▸ TASK REQUIREMENTS
Reproduce the items word for word, from the line with "The value of" through the end of the items, leaving out the pictures.

RAW DATA section start

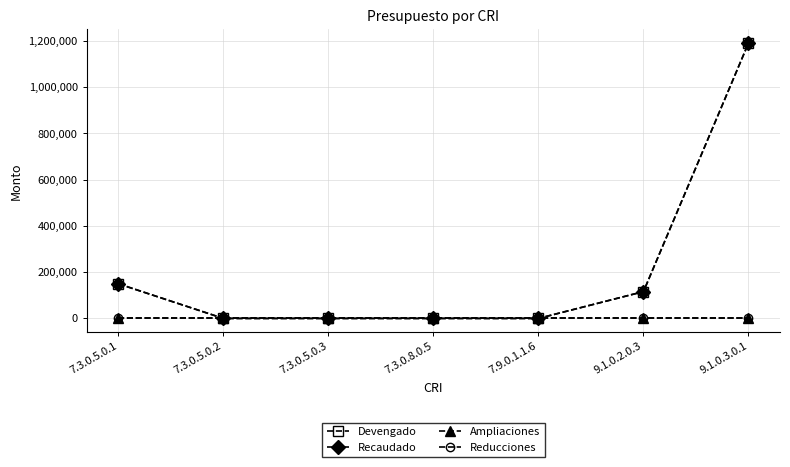

Does the chart have visible grid lines?

Yes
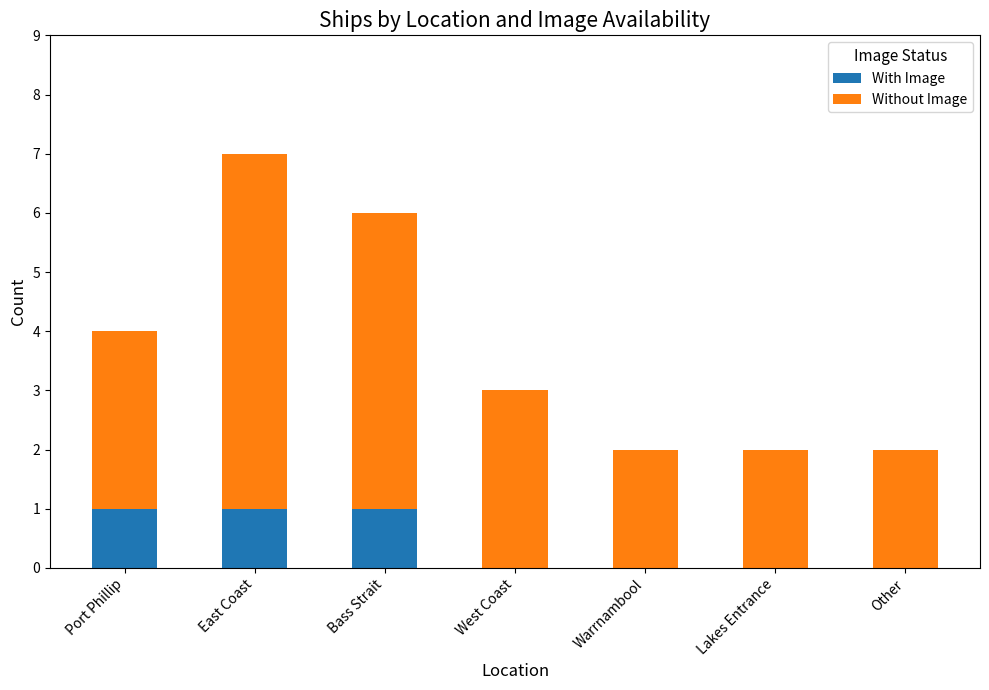

The value of With Image at Port Phillip is 1. True or false?

True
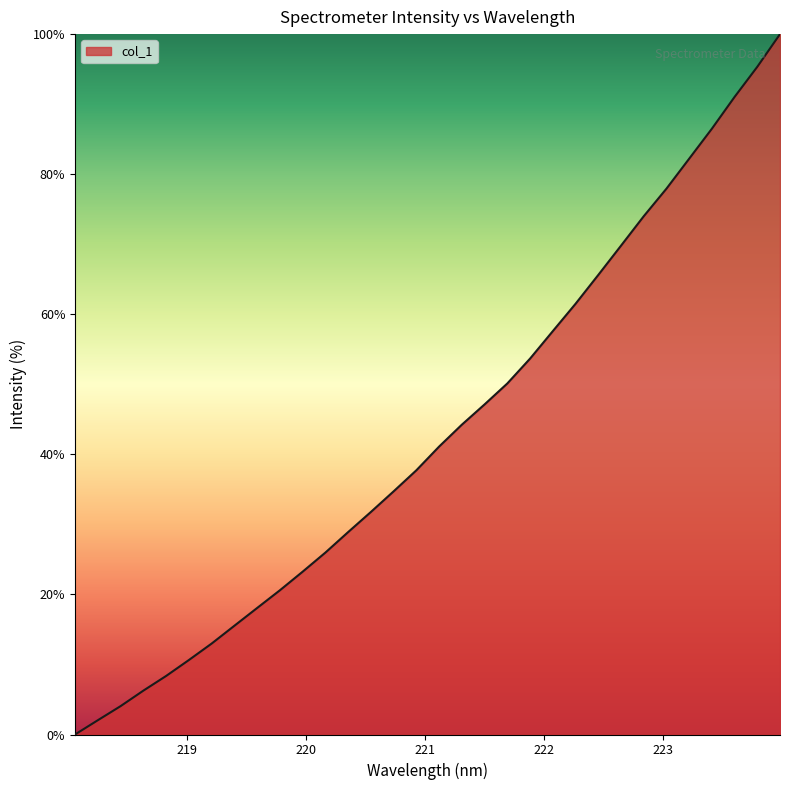

Reading left to right, transcribe all the data shown in this chart.

0.0	2.0	4.0	6.3	8.4	10.6	13.0	15.5	18.1	20.6	23.2	26.0	28.9	31.8	34.7	37.7	41.1	44.2	47.1	50.1	53.7	57.6	61.5	65.6	69.8	74.0	77.9	82.2	86.5	91.0	95.3	100.0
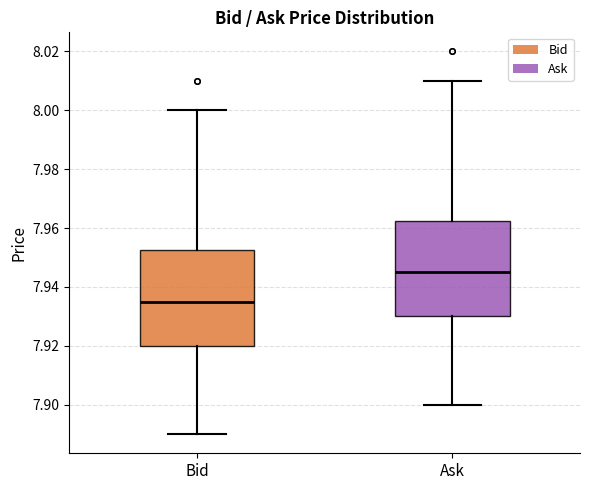

Reading left to right, read every box against the y-axis: the position of its median line, the range the box covers, and the ends of its whiskers. The values are not printed on the chart, so give them approximately, as read against the axis.

Bid: median 7.936, box 7.920 to 7.952, whiskers 7.890 to 8.000
Ask: median 7.946, box 7.930 to 7.962, whiskers 7.900 to 8.010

RAW DATA section end

▸ PROBLEM SOLUTION
The value of With Image at Port Phillip is 1. True or false?

True

Reading left to right, transcribe all the data shown in this chart.

0.0	2.0	4.0	6.3	8.4	10.6	13.0	15.5	18.1	20.6	23.2	26.0	28.9	31.8	34.7	37.7	41.1	44.2	47.1	50.1	53.7	57.6	61.5	65.6	69.8	74.0	77.9	82.2	86.5	91.0	95.3	100.0

Reading left to right, read every box against the y-axis: the position of its median line, the range the box covers, and the ends of its whiskers. The values are not printed on the chart, so give them approximately, as read against the axis.

Bid: median 7.936, box 7.920 to 7.952, whiskers 7.890 to 8.000
Ask: median 7.946, box 7.930 to 7.962, whiskers 7.900 to 8.010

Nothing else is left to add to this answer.